Paweł Deresz: Na zakończenie śledztwa trzeba będzie długo poczekać

W czwartkowym (25 kwietnia) spotkaniu uczestniczył między innymi Paweł Deresz, mąż jednej z ofiar katastrofy. W rozmowie z Polską Agencją Prasową, cytowaną przez RMF24, przekazał informacje o planowanym zakończeniu śledztwa. - Okazuje się, że na to jeszcze będziemy musieli długo czekać - powiedział Deresz. Dodał, że zespół śledczy w sierpniu 2024 roku ma otrzymać raporty od komisji międzynarodowych, w tym między innymi ze Stanów Zjednoczonych, które będą musiały zostać przeanalizowane. - Należy się spodziewać, że najwcześniej w pierwszym kwartale przyszłego roku będziemy wiedzieli, jak to było z tragedią smoleńską według polskich prokuratorów - poinformował. 

Deresz przekazał również, że "prokuratura wyraziła oburzenie tym, że komisja Antoniego Macierewicza posługuje się danymi prokuratorskimi do udowadniania swoich teorii o wybuchu". - Zdaniem prokuratury, choć nie jest to ostateczne zdanie, żadnego wybuchu nie było - powiedział. Również Barbara Nowacka, córka zmarłej w katastrofie Izabeli Jarugi-Nowackiej, wypowiedziała się na temat teorii o wybuchach.  Ministerka edukacji mówiła przede wszystkim o politycznym wykorzystaniu tematu katastrofy smoleńskiej. - Nie było wybuchów. Ten materiał, który jest, o czym mówiono nam poprzednio, nie wskazuje na wybuchy - powiedziała. Dodała, że to opinia na podstawie badań przeprowadzonych po ekshumacjach ofiar katastrofy smoleńskiej.

Rodziny smoleńskie mocno podzielone w kwestii katastrofy

Według relacji Deresza bliscy ofiar katastrofy znowu byli mocno podzieleni. - Część rodzin smoleńskich upierała się, że był wybuch.

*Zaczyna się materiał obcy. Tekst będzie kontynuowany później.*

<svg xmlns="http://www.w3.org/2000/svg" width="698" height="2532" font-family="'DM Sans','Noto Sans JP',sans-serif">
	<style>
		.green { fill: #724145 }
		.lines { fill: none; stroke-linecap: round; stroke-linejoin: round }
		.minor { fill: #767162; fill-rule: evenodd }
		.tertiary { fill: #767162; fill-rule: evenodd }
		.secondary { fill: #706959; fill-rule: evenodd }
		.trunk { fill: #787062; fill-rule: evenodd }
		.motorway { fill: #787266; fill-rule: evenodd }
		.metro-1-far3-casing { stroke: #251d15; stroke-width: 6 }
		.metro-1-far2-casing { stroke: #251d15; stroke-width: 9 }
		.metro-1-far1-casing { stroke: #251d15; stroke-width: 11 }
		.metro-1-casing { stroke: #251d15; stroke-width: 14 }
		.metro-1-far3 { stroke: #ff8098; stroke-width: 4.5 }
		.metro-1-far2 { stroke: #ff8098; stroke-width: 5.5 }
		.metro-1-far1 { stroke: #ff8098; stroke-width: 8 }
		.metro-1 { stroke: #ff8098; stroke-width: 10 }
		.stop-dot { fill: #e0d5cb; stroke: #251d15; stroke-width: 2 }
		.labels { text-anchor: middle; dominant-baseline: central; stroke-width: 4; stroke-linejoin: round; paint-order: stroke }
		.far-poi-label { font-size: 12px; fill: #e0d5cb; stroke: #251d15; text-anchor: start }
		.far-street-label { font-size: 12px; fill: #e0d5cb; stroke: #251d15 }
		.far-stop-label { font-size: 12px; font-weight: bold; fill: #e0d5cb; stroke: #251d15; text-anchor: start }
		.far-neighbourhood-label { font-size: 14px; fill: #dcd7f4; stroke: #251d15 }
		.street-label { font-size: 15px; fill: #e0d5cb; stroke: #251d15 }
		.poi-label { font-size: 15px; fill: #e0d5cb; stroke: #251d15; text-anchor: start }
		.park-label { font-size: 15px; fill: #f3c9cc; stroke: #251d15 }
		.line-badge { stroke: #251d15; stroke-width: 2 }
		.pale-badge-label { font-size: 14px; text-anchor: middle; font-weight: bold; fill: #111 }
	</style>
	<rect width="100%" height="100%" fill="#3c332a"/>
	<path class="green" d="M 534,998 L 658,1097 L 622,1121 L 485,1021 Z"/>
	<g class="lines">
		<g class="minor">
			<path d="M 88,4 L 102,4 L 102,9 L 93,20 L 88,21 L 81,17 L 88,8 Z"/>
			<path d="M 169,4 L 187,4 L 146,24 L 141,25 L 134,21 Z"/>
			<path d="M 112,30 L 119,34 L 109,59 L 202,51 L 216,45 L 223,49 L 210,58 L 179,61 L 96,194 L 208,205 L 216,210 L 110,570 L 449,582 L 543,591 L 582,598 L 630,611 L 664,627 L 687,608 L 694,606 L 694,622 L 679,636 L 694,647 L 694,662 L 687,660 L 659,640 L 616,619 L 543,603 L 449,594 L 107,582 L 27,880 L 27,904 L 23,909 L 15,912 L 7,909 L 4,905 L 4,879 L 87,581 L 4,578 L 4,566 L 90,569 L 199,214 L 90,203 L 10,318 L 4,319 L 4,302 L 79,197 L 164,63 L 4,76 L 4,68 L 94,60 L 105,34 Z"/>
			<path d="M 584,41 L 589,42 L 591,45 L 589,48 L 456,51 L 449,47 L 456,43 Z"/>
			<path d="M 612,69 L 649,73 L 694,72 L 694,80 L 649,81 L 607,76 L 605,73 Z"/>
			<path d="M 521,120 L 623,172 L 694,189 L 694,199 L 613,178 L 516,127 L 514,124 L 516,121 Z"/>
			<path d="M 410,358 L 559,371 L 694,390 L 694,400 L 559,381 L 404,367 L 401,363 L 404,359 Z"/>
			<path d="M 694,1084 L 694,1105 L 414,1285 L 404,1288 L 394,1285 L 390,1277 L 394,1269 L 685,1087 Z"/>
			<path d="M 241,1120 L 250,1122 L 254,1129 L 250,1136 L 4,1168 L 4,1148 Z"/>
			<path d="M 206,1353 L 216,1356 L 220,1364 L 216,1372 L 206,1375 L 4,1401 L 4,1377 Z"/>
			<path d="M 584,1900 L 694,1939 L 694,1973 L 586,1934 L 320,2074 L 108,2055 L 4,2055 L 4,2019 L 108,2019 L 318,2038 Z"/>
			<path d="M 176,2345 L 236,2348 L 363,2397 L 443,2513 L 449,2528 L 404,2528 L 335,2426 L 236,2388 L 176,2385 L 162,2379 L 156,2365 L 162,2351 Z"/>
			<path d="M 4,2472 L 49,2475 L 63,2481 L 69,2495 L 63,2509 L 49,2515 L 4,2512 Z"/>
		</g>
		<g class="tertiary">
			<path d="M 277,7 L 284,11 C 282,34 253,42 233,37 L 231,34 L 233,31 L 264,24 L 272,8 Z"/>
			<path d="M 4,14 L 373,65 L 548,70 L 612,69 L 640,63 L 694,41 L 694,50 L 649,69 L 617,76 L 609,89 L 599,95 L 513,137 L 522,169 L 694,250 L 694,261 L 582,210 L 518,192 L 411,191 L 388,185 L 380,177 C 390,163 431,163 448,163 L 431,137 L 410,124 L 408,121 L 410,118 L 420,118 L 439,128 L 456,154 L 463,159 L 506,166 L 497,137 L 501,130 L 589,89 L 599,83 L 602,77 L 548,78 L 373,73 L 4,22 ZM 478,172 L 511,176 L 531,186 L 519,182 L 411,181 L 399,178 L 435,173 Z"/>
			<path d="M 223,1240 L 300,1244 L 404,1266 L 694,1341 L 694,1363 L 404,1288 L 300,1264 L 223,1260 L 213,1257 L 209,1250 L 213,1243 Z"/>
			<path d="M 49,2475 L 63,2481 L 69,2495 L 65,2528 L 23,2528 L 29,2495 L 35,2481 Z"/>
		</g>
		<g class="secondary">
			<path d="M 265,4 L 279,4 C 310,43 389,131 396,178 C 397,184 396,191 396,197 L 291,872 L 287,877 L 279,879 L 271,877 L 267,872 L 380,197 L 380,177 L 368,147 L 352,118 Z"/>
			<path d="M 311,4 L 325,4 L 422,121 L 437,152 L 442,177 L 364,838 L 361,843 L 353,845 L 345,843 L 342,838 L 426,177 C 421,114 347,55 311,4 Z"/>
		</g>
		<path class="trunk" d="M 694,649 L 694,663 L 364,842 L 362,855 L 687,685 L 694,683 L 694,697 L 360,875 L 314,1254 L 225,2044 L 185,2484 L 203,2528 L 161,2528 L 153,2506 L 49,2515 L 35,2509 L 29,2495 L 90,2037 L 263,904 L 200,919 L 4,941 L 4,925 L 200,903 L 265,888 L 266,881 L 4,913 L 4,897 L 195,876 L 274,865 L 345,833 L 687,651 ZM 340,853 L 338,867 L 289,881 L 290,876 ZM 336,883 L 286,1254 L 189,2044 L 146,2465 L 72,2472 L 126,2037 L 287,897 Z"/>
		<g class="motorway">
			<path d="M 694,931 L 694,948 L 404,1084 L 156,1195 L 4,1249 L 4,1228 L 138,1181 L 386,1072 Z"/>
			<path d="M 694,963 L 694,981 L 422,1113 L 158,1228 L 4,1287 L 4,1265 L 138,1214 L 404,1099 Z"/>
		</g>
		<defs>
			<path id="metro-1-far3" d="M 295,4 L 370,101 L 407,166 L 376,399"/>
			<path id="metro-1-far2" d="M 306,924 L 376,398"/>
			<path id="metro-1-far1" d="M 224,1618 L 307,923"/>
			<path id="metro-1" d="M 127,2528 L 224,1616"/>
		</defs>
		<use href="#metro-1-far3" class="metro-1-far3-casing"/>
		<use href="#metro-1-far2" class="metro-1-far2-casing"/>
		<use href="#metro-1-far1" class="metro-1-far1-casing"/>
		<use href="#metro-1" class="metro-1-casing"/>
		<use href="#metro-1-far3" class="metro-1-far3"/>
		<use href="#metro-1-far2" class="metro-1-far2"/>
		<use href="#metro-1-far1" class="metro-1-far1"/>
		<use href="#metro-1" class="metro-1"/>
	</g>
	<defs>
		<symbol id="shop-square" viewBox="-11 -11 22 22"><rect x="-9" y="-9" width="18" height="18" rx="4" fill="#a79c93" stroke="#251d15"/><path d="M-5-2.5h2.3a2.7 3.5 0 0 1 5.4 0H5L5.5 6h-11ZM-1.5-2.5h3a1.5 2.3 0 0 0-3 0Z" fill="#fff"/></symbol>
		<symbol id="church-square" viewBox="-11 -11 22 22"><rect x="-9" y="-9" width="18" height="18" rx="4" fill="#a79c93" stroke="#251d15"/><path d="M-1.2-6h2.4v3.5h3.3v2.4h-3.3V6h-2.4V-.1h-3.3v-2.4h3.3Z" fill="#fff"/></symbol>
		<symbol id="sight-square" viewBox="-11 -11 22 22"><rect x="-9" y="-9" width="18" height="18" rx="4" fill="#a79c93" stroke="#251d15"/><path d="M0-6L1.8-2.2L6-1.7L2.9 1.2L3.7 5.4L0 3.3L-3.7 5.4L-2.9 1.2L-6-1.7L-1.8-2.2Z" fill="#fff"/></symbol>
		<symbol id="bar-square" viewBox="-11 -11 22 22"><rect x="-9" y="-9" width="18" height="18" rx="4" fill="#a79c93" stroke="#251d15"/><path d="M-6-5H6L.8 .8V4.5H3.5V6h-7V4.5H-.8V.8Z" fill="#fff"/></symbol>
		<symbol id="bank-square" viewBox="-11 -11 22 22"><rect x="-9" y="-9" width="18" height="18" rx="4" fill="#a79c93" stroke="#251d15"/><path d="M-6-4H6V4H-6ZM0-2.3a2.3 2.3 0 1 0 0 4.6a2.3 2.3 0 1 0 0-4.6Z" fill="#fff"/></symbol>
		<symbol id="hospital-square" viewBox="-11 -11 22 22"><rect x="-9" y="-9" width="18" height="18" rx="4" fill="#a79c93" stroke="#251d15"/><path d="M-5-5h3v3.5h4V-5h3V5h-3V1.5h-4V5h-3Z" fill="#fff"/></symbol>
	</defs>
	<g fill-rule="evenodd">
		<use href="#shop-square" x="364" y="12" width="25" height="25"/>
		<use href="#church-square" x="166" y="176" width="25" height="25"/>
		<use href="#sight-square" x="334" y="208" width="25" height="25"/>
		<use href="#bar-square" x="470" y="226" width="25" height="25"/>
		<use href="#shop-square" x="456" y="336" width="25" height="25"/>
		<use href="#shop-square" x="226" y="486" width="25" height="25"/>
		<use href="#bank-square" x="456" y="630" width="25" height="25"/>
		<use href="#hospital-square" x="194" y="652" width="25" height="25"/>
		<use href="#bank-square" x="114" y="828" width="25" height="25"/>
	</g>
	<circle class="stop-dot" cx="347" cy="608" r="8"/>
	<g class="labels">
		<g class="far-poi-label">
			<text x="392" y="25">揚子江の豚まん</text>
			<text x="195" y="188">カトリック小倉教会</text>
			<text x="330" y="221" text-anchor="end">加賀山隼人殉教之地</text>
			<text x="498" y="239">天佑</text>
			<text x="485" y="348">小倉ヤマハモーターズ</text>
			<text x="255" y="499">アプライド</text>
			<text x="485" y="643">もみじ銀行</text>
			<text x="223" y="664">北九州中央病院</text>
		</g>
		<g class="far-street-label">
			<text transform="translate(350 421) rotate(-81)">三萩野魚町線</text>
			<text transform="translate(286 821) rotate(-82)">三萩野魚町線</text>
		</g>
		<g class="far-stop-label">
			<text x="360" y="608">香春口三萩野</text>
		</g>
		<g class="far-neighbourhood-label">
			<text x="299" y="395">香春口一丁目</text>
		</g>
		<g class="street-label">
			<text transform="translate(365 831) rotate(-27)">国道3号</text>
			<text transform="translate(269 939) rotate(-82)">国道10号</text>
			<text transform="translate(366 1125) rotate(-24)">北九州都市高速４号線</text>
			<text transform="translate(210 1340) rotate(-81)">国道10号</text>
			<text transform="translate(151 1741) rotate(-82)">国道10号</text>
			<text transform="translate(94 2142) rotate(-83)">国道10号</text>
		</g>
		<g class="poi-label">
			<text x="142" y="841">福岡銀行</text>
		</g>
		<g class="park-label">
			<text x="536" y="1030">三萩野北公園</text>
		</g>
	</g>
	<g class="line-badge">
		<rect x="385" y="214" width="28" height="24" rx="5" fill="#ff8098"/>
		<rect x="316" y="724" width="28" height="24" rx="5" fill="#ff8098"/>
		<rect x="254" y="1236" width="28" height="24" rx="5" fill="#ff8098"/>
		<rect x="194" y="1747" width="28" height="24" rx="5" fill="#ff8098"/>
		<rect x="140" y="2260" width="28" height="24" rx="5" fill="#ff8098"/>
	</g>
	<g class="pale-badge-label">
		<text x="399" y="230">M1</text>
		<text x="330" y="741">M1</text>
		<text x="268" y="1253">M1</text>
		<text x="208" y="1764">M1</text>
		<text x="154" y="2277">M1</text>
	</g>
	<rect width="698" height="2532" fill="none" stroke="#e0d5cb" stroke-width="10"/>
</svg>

Usiłowali to prokuraturze udowodnić - przekazał mężczyzna. Andrzej Melak, brat Stefana Melaka na briefingu prasowym w Sejmie nazwał spotkanie w PK mistyfikacją. Podkreślił przy tym, że nie będzie brał w nim udziału między innymi z uwagi na oświadczenia MON i głosy o przywróceniu raportu Tatiany Anodiny i Jerzego Millera. Według tego raportu przyczyną katastrofy samolotu było zejście poniżej minimalnej wysokości zniżania, co doprowadziło do zderzenia maszyny z drzewami. - To jest obraza dla polskiej racji stanu, dla rodzin i dla mnie osobiście - ocenił Melak.